Je ne suis pas d’ici, je suis ici, une performance de Véronique Kanor
Je ne suis pas d’ici, je suis ici, une performance de Véronique Kanor
La Chapelle du Verbe Incarné qui accueille la 25ème édition du TOMA, est celle qui nous fait parvenir l’écriture et les mises en scène si précieuses de l’archipel France. Celui qui s’étend disent sa directrice Marie-Pierre Bousquet et son directeur Greg Germain, sur toutes les mers du monde avec toujours à l’esprit ces paroles qui portent notre lieu. «Pas de culture qui puisse se dire métropole des autres. Ici, nous affirmons que le théâtre est le lieu où la vie se donne à voir. Toutes les vies, celles que nous rêvons comme celles que nous vivons… Nous affirmons de même que la rencontre des mondes et des imaginaires, n’a jamais conduit à l’effacement ou au grand remplacement d’un peuple. Nous n’avons pas peur ! Nous aimons les incertitudes et les territoires d’ouverture. Nous fréquentons volontiers l’inattendu et le singulier. Cette année encore, les troupes du TOMA sont prêtes à vous emmener visiter les obscurs de tant d’histoires. Pot’la wouvè, kontan vwè zot! (La porte est ouverte, soyez les bienvenus). »
Véronique Kanor d’origine martiniquaise, dramaturge et poétesse éditée à Présence africaine, performeuse et réalisatrice de films documentaires a grandi à Orléans, vit à Fort-de-France mais aussi en Guyane et à Bordeaux. Elle a été animatrice sur des radios libres et journaliste à la télévision, avant de se consacrer à la réalisation de films sur les sociétés afro-descendante. Alain Timar, directeur du Théâtre des Halles à Avignon en 2014 a mis en scène sa pièce sur le footballeur Liliam Thuram. Oui, dit-elle, je suis une femme, oui, je suis noire mais je suis française. Alors, pourquoi me contrôle-t-on souvent mes papiers? « Bref : je suis de gauche, comme tous ceux qui ne sont pas de droite,ni de quelque part de très précis.Je suis banale. Née dans une ville du Centre où toutes les balles sont au Centre. absolument, incroyablement banale…. Je suis : Française. Femme. Noire. Comme tout le monde. Non ?On a tout fait pour interdire le crépu de ma bouche extirper le créole de mon cheveu,bannir de ma tête, de mes ancêtres, la gloire. J’ai ri aux blagues de Michel Leeb. Comme tout le monde.Alors : pourquoi moi ? Pourquoi est-ce à moi que la gardienne de la Citoyenneté demande de présenter mon identité de papier ? Ça se voit tant, tant que ça … Que je porte l’abîme ? Ça se voit tant que ça que je suis un modèle de Française à-particules-non-élémentaires? «
En effet, combien de temps faudra-t-il encore pour que nous soyons débarrassés de ce très ancien et très nocif contrôle au faciès. Que jurent tous les Ministres de L’Intérieur successifs, sera bientôt éliminé. Ce que dit ici Véronique Kanor avec une virulence qui fait du bien mais aussi avec une remarquable maîtrise du verbe poétique: « Je viendrai avec vous avec une armée de pauvres, des désastres programmés, avec les valets, les sous-fifres, les ombres en tablier, les fils de pas-de-papa et les filles de pas-le-bol, avec les déshérités, les spoliés, les déplacés les possédés, dépossédés, les assignés à résistance. »

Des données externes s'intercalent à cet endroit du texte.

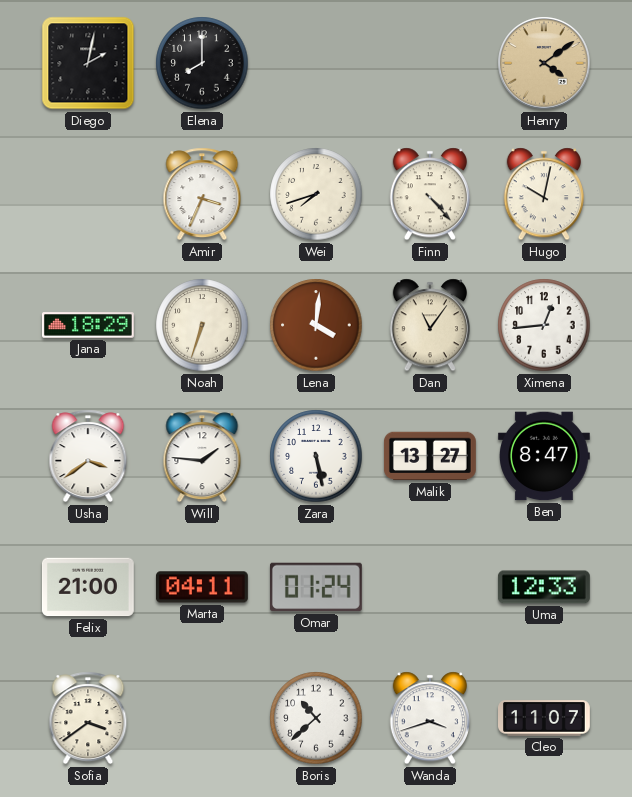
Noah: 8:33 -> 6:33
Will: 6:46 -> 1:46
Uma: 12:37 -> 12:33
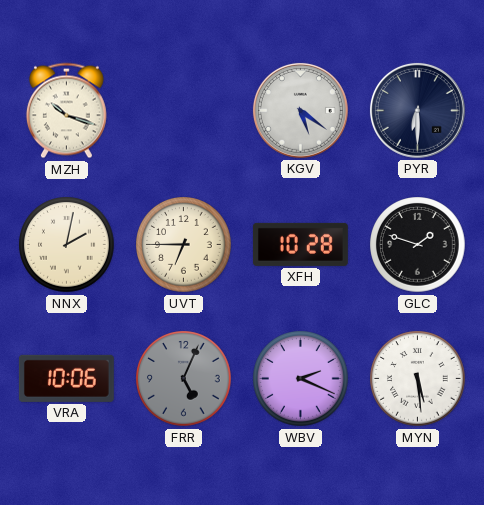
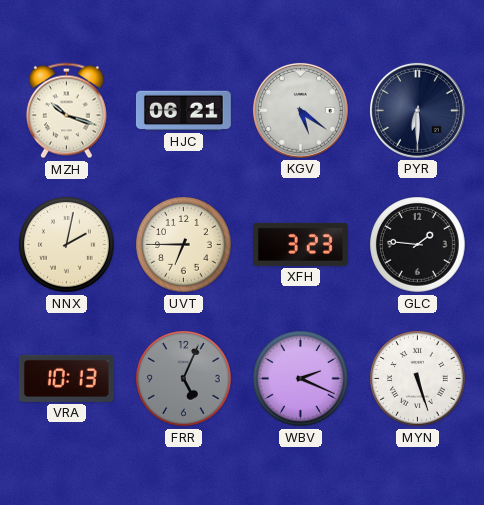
HJC: none -> 06:21
XFH: 10:28 -> 3:23
GLC: 1:48 -> 1:46
VRA: 10:06 -> 10:13
MYN: 5:29 -> 5:27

Oui, être poète, c’est un métier qui suppose de bien connaître la langue et surtout de s’en servir au mieux et en rythme pour dire ce qu’on a sur le cœur. Et à ce grand jeu du langage, Véronique Kanor a gagné le loto. Et en un petite heure, elle sait aussi associer texte, musique et photos projetées de visages de toute couleur et de tout pays. Avec une diction et une gestuelle de tout premier ordre.
Allez la voir, vous ne serez pas déçus mais attention, il ne reste que trois jours.
Philippe du Vignal
Jusqu’au 12 juillet, à 12h 10, Chapelle du Verbe Incarné 21 G rue des Lices, Avignon. T . : 04 90 14 07 49.